For many the only basis for assessment, the only genuine basis for morality is religion. This is true for many Jewish and Christian thinkers and theologians, such as Brunner, Buber, Barth, Niebuhr, and Bultmann, who hold that without belief in God there is no reason for being moral. It is argued that only if we believe in God as a lawgiver can we come to believe that there is anything a man is categorically bound to do. It is argued that the moral use of obligation statements makes no sense apart from a divine law conception of ethics.

Quite apart from any profession of religious belief, the Greek mind of classical antiquity concluded that nature is intelligible, that its structure is revealed in natural laws, adherence to which makes for a successful life, indeed for a successful community.

Aristotle, for example, maintained that from a consideration of what a thing is in its tendential aspects, one can determine what is suitable for it — in other words, its good. From a consideration of what man is, one can determine what goods he ought to pursue. For Aristotle the supreme end of man is happiness, which consists primarily in intellectual activity, all other pursuits being subordinate or instrumental to that one.

In the political order, the quarrel between the liberal and the conservative is a quarrel about the nature of the good. The liberal favors the concept of procedural democracy wherein all claims of the good are considered equal, with the state favoring none. The issue may be framed as a question. Are we so intellectually impoverished that we cannot know what leads to human fulfillment? Biblical morality provides both meaning to life and a moral code. But apart from that we can learn much from classical antiquity about law, the common good, and natural virtue. Indeed much of the instruction associated with Catholic moral teaching is Stoic in origin.
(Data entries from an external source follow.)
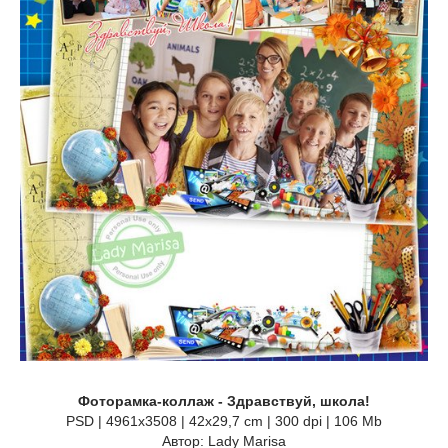
Фоторамка-коллаж - Здравствуй, школа!
PSD | 4961х3508 | 42х29,7 cm | 300 dpi | 106 Mb
Автор: Lady Marisa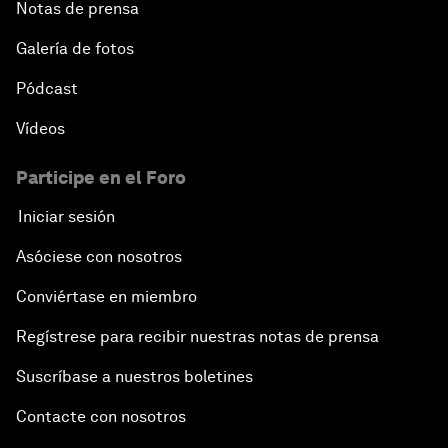
Notas de prensa
Galería de fotos
Pódcast
Vídeos
Participe en el Foro
Iniciar sesión
Asóciese con nosotros
Conviértase en miembro
Regístrese para recibir nuestras notas de prensa
Suscríbase a nuestros boletines
Contacte con nosotros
By contrast the major beliefs, desires, and ideals of the liberal mind are pitted against the whole moral tradition of the Western World. In eschewing past standards of good and evil, the liberal mind has endangered the rule of law and also the very institutions which support the liberty we take for granted.

Its propensity to create socialist regimes in the light of its romantic notions of equality leads to expropriation through the graduated income tax and death duties. Equality is defined as equality of reward. Liberty is by its nature is non-egalitarian because men differ in intelligence, ambition, courage, perseverance and all else that makes for success. Equality before the law and equality of opportunity cannot guarantee equality of outcome.

Equality of outcome can only be achieved through massive coercion. Utopian schemes that insist on the equality of citizens entail despotic authority. There is no method by which men can be free and equal. The propensity of liberal governments to redistribute assets inevitably subordinates group rights to individual rights,

Satisfying group claims necessarily enhances the power of the state that acts on their behalf. Welfare, with its sundry entitlements and spurious rights, removes family responsibility and the role of private charity.

With government interference in the lives of citizens greater than at any period in history, the conservative mind exists to challenge the liberal myths that have governed recent social and economic policy in the United States and abroad. The conservative mind, whether rooted in the Decalogue, in the Gospels, or in classical antiquity, is respectful of the wisdom, speculative and practical, which has led to the great cultural achievements of the Western World.

It is those achievements that we are called upon to defend against the destructive tendencies of the liberal Zeitgeist.